Tag Archives: Hannah Reid

REVIEW: London Grammar, Cambridge Corn Exchange, Saturday, February 1

London Grammar

London Grammar

Add a cello to practically anything and its amazingness will multiply.

Add an entire string quartet to a London Grammar set and your mind will be  absolutely blown.

It was a very, very good move on the part of the ever so elusive trio:  vocalist Hannah Reid, angular fellow founder Dan Rothman on guitar (the pair met  in halls at Nottingham University), and Dot Major (recruited from the year  below), he with the scatty mop of hair, on keys, drums and the djembe.

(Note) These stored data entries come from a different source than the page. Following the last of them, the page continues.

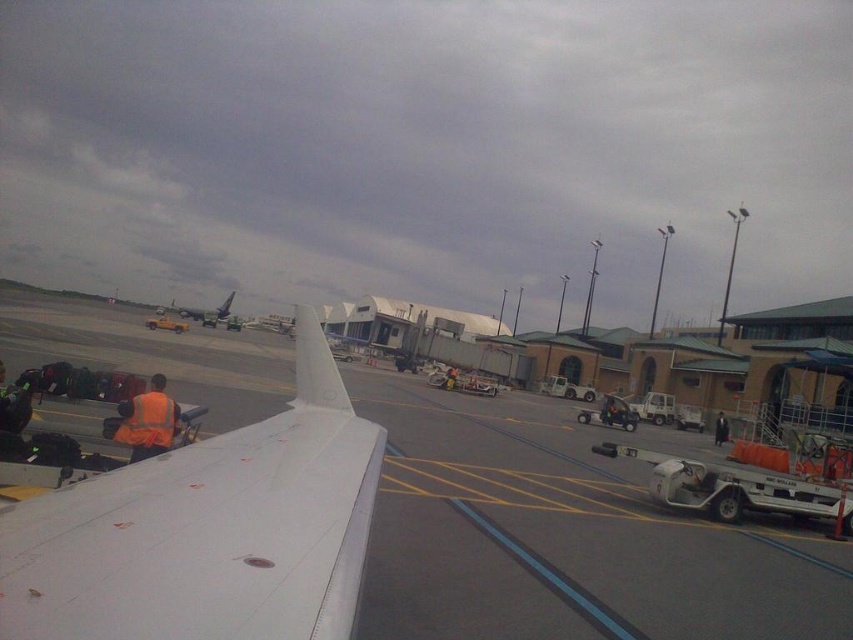
Question: Which object is the farthest from the metallic gray airplane at center?

Choices:
 (A) orange reflective vest at center
 (B) white matte wing at lower left
 (C) orange reflective vest at lower left

Answer: (C)

Question: Can you confirm if white matte wing at lower left is smaller than yellow matte truck at center?

Choices:
 (A) no
 (B) yes

Answer: (B)

Question: Can you confirm if white matte wing at lower left is thinner than metallic gray airplane at center?

Choices:
 (A) no
 (B) yes

Answer: (B)

Question: Can you confirm if white matte wing at lower left is thinner than yellow matte truck at center?

Choices:
 (A) yes
 (B) no

Answer: (A)

Question: Which of these objects is positioned farthest from the metallic gray airplane at center?

Choices:
 (A) white matte wing at lower left
 (B) white matte tarmac at center

Answer: (A)

Question: Among these objects, which one is nearest to the camera?

Choices:
 (A) orange reflective vest at lower left
 (B) white matte tarmac at center
 (C) white matte wing at lower left

Answer: (B)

Compared to the likes of Adele, Joni Mitchell and Florence Welch, it’s  Hannah’s voice, arcing powerfully over the sparing backdrop of keys, guitar and  the bare bones of percussion on their debut album If You Wait, that make  them.

But with a string quartet at a thrumming, packed out Cambridge Corn Exchange,  they marched into the kind of territory you can only mark as indescribably  stunning.

And, for a band that shies from the media and is fronted by a dangerously  nervous singer, they weren’t nearly as cold and remote as we’d prepared for. You  can’t quite call them charismatic, but they do nail an effortless cool that  doesn’t spill into stand-offish.

The boys loped on stage before Hannah appeared enigmatic, still, quiet and  understated, hands clasped as if in prayer, her trademark hank of a blonde high  ponytail barely swishing.

Matched note for note by a blazing backdrop that sputtered and popped with  brightness, haloing Hannah in a rush of shadow and sparks, the favourites were  achingly good: the lacerating Wasting My Young Years, skin-shivery Strong (“Feel  free to sing-a-long,” Hannah murmured) and Hey Now, and some tracks that fade  sweetly out of your mind on the album, live, just exploded (namely Flickers).

But with barely more than 10 songs in their arsenal – to be fair, their music  career has spun out of control in the space of a year, you couldn’t expect the  song-count to keep up – the set raced upsettingly by.

Still, their tremulous cover of Kavinsky’s Nightcall (best known for  soundtracking Ryan Gosling’s scorpion emblazoned hero in Drive), seemed to drag  out time, wringing the heart out of every single burning note while the strings  skipped on and off stage, sawing through the haunting tendrils of Sights.

They finished on Metal & Dust: it soared, it smouldered and it left you  reeling.